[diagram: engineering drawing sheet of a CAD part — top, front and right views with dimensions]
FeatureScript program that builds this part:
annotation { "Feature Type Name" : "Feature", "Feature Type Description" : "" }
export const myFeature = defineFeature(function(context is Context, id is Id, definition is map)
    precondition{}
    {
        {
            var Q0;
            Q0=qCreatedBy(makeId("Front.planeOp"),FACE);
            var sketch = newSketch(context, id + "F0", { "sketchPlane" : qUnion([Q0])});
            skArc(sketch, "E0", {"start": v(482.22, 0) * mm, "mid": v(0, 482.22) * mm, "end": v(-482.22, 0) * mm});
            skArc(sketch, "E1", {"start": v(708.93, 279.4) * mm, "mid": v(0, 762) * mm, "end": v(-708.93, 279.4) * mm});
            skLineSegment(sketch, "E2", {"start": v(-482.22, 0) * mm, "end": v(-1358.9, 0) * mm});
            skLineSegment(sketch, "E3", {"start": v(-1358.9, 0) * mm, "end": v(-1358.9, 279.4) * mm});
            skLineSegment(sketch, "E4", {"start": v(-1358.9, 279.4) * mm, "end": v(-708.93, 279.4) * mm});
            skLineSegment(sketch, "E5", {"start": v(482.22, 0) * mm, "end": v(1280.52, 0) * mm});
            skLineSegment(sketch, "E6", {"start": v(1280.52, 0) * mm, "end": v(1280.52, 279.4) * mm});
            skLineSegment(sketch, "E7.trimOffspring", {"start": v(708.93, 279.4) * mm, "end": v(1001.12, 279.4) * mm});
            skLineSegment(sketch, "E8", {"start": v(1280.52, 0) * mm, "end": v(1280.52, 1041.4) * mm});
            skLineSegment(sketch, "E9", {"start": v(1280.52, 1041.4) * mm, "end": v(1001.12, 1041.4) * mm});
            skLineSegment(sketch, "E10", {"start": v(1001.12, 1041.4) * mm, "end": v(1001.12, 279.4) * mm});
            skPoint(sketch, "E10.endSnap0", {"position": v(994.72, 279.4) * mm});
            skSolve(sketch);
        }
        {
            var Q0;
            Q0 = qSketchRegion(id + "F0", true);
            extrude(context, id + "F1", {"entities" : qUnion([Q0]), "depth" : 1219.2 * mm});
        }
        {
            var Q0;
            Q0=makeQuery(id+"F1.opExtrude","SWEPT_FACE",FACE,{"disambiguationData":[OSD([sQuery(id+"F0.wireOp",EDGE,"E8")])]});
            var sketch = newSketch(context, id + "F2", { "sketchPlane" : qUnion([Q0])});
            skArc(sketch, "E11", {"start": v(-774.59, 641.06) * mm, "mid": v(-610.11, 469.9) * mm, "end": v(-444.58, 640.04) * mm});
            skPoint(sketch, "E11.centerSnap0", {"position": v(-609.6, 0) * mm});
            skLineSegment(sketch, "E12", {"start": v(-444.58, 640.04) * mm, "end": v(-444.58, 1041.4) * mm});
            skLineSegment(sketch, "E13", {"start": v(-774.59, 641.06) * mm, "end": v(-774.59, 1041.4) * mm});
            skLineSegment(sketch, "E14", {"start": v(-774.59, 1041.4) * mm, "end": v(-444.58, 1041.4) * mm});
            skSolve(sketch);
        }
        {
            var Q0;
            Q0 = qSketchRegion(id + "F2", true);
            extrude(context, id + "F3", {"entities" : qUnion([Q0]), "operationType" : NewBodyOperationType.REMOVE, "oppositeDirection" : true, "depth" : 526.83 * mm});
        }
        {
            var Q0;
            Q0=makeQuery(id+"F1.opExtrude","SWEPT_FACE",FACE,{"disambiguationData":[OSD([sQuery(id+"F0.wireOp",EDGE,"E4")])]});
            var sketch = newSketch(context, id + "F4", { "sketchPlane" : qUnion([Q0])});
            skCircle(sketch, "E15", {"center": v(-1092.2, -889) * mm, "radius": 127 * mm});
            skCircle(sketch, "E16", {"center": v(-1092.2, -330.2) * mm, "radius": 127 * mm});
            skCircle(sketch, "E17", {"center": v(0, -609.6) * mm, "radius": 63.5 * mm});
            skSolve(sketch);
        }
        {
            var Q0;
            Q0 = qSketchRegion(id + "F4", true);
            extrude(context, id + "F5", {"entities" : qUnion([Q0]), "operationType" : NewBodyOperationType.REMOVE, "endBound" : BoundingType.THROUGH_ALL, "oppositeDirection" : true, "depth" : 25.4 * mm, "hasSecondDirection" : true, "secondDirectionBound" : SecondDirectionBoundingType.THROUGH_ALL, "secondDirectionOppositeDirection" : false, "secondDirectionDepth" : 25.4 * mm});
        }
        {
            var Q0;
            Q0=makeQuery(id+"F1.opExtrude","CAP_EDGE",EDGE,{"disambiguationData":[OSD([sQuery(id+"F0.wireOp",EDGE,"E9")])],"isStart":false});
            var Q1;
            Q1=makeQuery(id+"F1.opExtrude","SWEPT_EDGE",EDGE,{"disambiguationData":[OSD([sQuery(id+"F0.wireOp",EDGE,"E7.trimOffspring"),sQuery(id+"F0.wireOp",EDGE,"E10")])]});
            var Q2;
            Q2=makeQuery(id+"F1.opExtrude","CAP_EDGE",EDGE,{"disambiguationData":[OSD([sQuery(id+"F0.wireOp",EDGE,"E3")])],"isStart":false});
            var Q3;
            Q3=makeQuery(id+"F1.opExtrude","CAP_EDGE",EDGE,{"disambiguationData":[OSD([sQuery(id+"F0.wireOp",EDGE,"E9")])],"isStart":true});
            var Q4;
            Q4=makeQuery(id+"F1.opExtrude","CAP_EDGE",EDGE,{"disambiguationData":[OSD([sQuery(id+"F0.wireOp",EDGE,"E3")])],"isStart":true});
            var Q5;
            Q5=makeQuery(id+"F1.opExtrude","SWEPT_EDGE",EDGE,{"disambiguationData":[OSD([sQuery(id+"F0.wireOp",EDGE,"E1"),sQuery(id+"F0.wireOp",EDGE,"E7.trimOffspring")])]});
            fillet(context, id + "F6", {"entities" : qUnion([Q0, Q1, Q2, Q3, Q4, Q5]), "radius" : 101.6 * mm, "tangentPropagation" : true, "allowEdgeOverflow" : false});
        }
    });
·····
Exercise ▸ Reproduce all of the material above verbatim, character for character.

Solution to the exercise ▸
[diagram: engineering drawing sheet of a CAD part — top, front and right views with dimensions]
FeatureScript program that builds this part:
annotation { "Feature Type Name" : "Feature", "Feature Type Description" : "" }
export const myFeature = defineFeature(function(context is Context, id is Id, definition is map)
    precondition{}
    {
        {
            var Q0;
            Q0=qCreatedBy(makeId("Front.planeOp"),FACE);
            var sketch = newSketch(context, id + "F0", { "sketchPlane" : qUnion([Q0])});
            skArc(sketch, "E0", {"start": v(482.22, 0) * mm, "mid": v(0, 482.22) * mm, "end": v(-482.22, 0) * mm});
            skArc(sketch, "E1", {"start": v(708.93, 279.4) * mm, "mid": v(0, 762) * mm, "end": v(-708.93, 279.4) * mm});
            skLineSegment(sketch, "E2", {"start": v(-482.22, 0) * mm, "end": v(-1358.9, 0) * mm});
            skLineSegment(sketch, "E3", {"start": v(-1358.9, 0) * mm, "end": v(-1358.9, 279.4) * mm});
            skLineSegment(sketch, "E4", {"start": v(-1358.9, 279.4) * mm, "end": v(-708.93, 279.4) * mm});
            skLineSegment(sketch, "E5", {"start": v(482.22, 0) * mm, "end": v(1280.52, 0) * mm});
            skLineSegment(sketch, "E6", {"start": v(1280.52, 0) * mm, "end": v(1280.52, 279.4) * mm});
            skLineSegment(sketch, "E7.trimOffspring", {"start": v(708.93, 279.4) * mm, "end": v(1001.12, 279.4) * mm});
            skLineSegment(sketch, "E8", {"start": v(1280.52, 0) * mm, "end": v(1280.52, 1041.4) * mm});
            skLineSegment(sketch, "E9", {"start": v(1280.52, 1041.4) * mm, "end": v(1001.12, 1041.4) * mm});
            skLineSegment(sketch, "E10", {"start": v(1001.12, 1041.4) * mm, "end": v(1001.12, 279.4) * mm});
            skPoint(sketch, "E10.endSnap0", {"position": v(994.72, 279.4) * mm});
            skSolve(sketch);
        }
        {
            var Q0;
            Q0 = qSketchRegion(id + "F0", true);
            extrude(context, id + "F1", {"entities" : qUnion([Q0]), "depth" : 1219.2 * mm});
        }
        {
            var Q0;
            Q0=makeQuery(id+"F1.opExtrude","SWEPT_FACE",FACE,{"disambiguationData":[OSD([sQuery(id+"F0.wireOp",EDGE,"E8")])]});
            var sketch = newSketch(context, id + "F2", { "sketchPlane" : qUnion([Q0])});
            skArc(sketch, "E11", {"start": v(-774.59, 641.06) * mm, "mid": v(-610.11, 469.9) * mm, "end": v(-444.58, 640.04) * mm});
            skPoint(sketch, "E11.centerSnap0", {"position": v(-609.6, 0) * mm});
            skLineSegment(sketch, "E12", {"start": v(-444.58, 640.04) * mm, "end": v(-444.58, 1041.4) * mm});
            skLineSegment(sketch, "E13", {"start": v(-774.59, 641.06) * mm, "end": v(-774.59, 1041.4) * mm});
            skLineSegment(sketch, "E14", {"start": v(-774.59, 1041.4) * mm, "end": v(-444.58, 1041.4) * mm});
            skSolve(sketch);
        }
        {
            var Q0;
            Q0 = qSketchRegion(id + "F2", true);
            extrude(context, id + "F3", {"entities" : qUnion([Q0]), "operationType" : NewBodyOperationType.REMOVE, "oppositeDirection" : true, "depth" : 526.83 * mm});
        }
        {
            var Q0;
            Q0=makeQuery(id+"F1.opExtrude","SWEPT_FACE",FACE,{"disambiguationData":[OSD([sQuery(id+"F0.wireOp",EDGE,"E4")])]});
            var sketch = newSketch(context, id + "F4", { "sketchPlane" : qUnion([Q0])});
            skCircle(sketch, "E15", {"center": v(-1092.2, -889) * mm, "radius": 127 * mm});
            skCircle(sketch, "E16", {"center": v(-1092.2, -330.2) * mm, "radius": 127 * mm});
            skCircle(sketch, "E17", {"center": v(0, -609.6) * mm, "radius": 63.5 * mm});
            skSolve(sketch);
        }
        {
            var Q0;
            Q0 = qSketchRegion(id + "F4", true);
            extrude(context, id + "F5", {"entities" : qUnion([Q0]), "operationType" : NewBodyOperationType.REMOVE, "endBound" : BoundingType.THROUGH_ALL, "oppositeDirection" : true, "depth" : 25.4 * mm, "hasSecondDirection" : true, "secondDirectionBound" : SecondDirectionBoundingType.THROUGH_ALL, "secondDirectionOppositeDirection" : false, "secondDirectionDepth" : 25.4 * mm});
        }
        {
            var Q0;
            Q0=makeQuery(id+"F1.opExtrude","CAP_EDGE",EDGE,{"disambiguationData":[OSD([sQuery(id+"F0.wireOp",EDGE,"E9")])],"isStart":false});
            var Q1;
            Q1=makeQuery(id+"F1.opExtrude","SWEPT_EDGE",EDGE,{"disambiguationData":[OSD([sQuery(id+"F0.wireOp",EDGE,"E7.trimOffspring"),sQuery(id+"F0.wireOp",EDGE,"E10")])]});
            var Q2;
            Q2=makeQuery(id+"F1.opExtrude","CAP_EDGE",EDGE,{"disambiguationData":[OSD([sQuery(id+"F0.wireOp",EDGE,"E3")])],"isStart":false});
            var Q3;
            Q3=makeQuery(id+"F1.opExtrude","CAP_EDGE",EDGE,{"disambiguationData":[OSD([sQuery(id+"F0.wireOp",EDGE,"E9")])],"isStart":true});
            var Q4;
            Q4=makeQuery(id+"F1.opExtrude","CAP_EDGE",EDGE,{"disambiguationData":[OSD([sQuery(id+"F0.wireOp",EDGE,"E3")])],"isStart":true});
            var Q5;
            Q5=makeQuery(id+"F1.opExtrude","SWEPT_EDGE",EDGE,{"disambiguationData":[OSD([sQuery(id+"F0.wireOp",EDGE,"E1"),sQuery(id+"F0.wireOp",EDGE,"E7.trimOffspring")])]});
            fillet(context, id + "F6", {"entities" : qUnion([Q0, Q1, Q2, Q3, Q4, Q5]), "radius" : 101.6 * mm, "tangentPropagation" : true, "allowEdgeOverflow" : false});
        }
    });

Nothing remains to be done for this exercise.